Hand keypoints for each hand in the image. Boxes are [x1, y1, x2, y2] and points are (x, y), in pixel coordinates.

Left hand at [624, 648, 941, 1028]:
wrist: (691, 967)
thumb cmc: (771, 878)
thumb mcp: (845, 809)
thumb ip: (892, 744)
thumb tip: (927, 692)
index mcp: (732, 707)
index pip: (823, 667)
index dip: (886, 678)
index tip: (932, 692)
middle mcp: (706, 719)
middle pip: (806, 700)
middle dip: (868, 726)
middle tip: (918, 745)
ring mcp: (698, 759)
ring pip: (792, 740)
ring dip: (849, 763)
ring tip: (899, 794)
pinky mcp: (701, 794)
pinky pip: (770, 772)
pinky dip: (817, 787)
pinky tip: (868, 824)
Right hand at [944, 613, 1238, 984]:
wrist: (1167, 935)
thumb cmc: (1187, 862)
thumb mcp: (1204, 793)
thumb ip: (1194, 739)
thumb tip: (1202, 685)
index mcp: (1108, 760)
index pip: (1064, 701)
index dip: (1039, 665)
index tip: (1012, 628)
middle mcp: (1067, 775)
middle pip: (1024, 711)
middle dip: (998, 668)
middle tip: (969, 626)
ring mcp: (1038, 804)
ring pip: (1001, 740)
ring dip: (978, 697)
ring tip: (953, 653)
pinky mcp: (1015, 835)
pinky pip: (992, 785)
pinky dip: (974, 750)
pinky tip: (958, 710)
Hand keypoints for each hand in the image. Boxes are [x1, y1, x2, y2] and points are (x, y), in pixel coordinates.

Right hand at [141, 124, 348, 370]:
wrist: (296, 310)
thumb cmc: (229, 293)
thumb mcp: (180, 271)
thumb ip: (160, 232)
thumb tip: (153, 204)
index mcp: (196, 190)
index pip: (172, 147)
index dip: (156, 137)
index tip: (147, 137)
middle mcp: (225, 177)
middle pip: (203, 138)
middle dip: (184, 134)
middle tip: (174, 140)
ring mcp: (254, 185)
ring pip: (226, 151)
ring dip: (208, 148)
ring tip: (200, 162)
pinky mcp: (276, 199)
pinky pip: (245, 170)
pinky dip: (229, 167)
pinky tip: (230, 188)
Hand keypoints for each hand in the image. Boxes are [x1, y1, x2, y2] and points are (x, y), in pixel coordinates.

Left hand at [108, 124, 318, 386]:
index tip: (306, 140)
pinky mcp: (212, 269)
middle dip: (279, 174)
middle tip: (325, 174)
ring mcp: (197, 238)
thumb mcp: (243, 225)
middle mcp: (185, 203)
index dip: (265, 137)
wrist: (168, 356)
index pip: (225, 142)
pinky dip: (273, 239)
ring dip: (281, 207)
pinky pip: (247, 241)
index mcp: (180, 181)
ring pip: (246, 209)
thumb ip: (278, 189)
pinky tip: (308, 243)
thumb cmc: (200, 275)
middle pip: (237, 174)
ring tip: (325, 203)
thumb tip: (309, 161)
*****
**What is needed:**
Retype the data. Keep every word as it stands.

**Task response:**
Hand keypoints for each hand in the image. Boxes are [x1, y1, x2, y2] and points are (x, y), in pixel coordinates.

Left hand at [624, 648, 941, 1028]:
wrist: (691, 967)
thumb cmc: (771, 878)
thumb mcp: (845, 809)
thumb ip: (892, 744)
thumb tip: (927, 692)
index mcp: (732, 707)
index pip: (823, 667)
index dip: (886, 678)
index tip: (932, 692)
middle mcp: (706, 719)
middle pip: (806, 700)
middle dip: (868, 726)
middle tip: (918, 745)
ring mcp: (698, 759)
ring pip: (792, 740)
ring dip: (849, 763)
ring tip: (899, 794)
pinky mcp: (701, 794)
pinky pip: (770, 772)
pinky dip: (817, 787)
pinky tip: (868, 824)
Right hand at [944, 613, 1238, 984]:
wrist: (1167, 935)
thumb cmc: (1187, 862)
thumb mcp: (1204, 793)
thumb ip: (1194, 739)
thumb tip: (1202, 685)
index mcp: (1108, 760)
index pip: (1064, 701)
index dip: (1039, 665)
index tip: (1012, 628)
middle mcp: (1067, 775)
middle pip: (1024, 711)
middle dip: (998, 668)
middle tip: (969, 626)
ring mcp: (1038, 804)
ring pip: (1001, 740)
ring dip: (978, 697)
ring tip: (953, 653)
pinky mcp: (1015, 835)
pinky pip: (992, 785)
pinky dip: (974, 750)
pinky tip: (958, 710)
Hand keypoints for each hand in the image. Boxes are [x1, y1, x2, y2] and points are (x, y), in pixel coordinates.

Right hand at [141, 124, 348, 370]:
wrist: (296, 310)
thumb cmc: (229, 293)
thumb mcp: (180, 271)
thumb ip: (160, 232)
thumb tip: (153, 204)
index mcp: (196, 190)
index pip: (172, 147)
index dip: (156, 137)
index tip: (147, 137)
middle mcp: (225, 177)
middle pip: (203, 138)
middle dip: (184, 134)
middle tip: (174, 140)
ring mcp: (254, 185)
ring pip: (226, 151)
ring dip: (208, 148)
ring tip: (200, 162)
pinky mcp: (276, 199)
pinky pip: (245, 170)
pinky dip: (229, 167)
pinky tip: (230, 188)
Hand keypoints for each hand in the image. Boxes are [x1, y1, x2, y2] and points are (x, y), in pixel coordinates.

Left hand at [108, 124, 318, 386]:
index tip: (306, 140)
pinky mcp: (212, 269)
middle dip: (279, 174)
middle tip: (325, 174)
ring mcp: (197, 238)
thumb mcp: (243, 225)
middle mcp: (185, 203)
index dip: (265, 137)
wrist: (168, 356)
index pip: (225, 142)
pinky dip: (273, 239)
ring dip: (281, 207)
pinky pip: (247, 241)
index mcp: (180, 181)
ring pip: (246, 209)
thumb ip: (278, 189)
pinky tip: (308, 243)
thumb cmc: (200, 275)
middle pip: (237, 174)
ring tip: (325, 203)
thumb tip: (309, 161)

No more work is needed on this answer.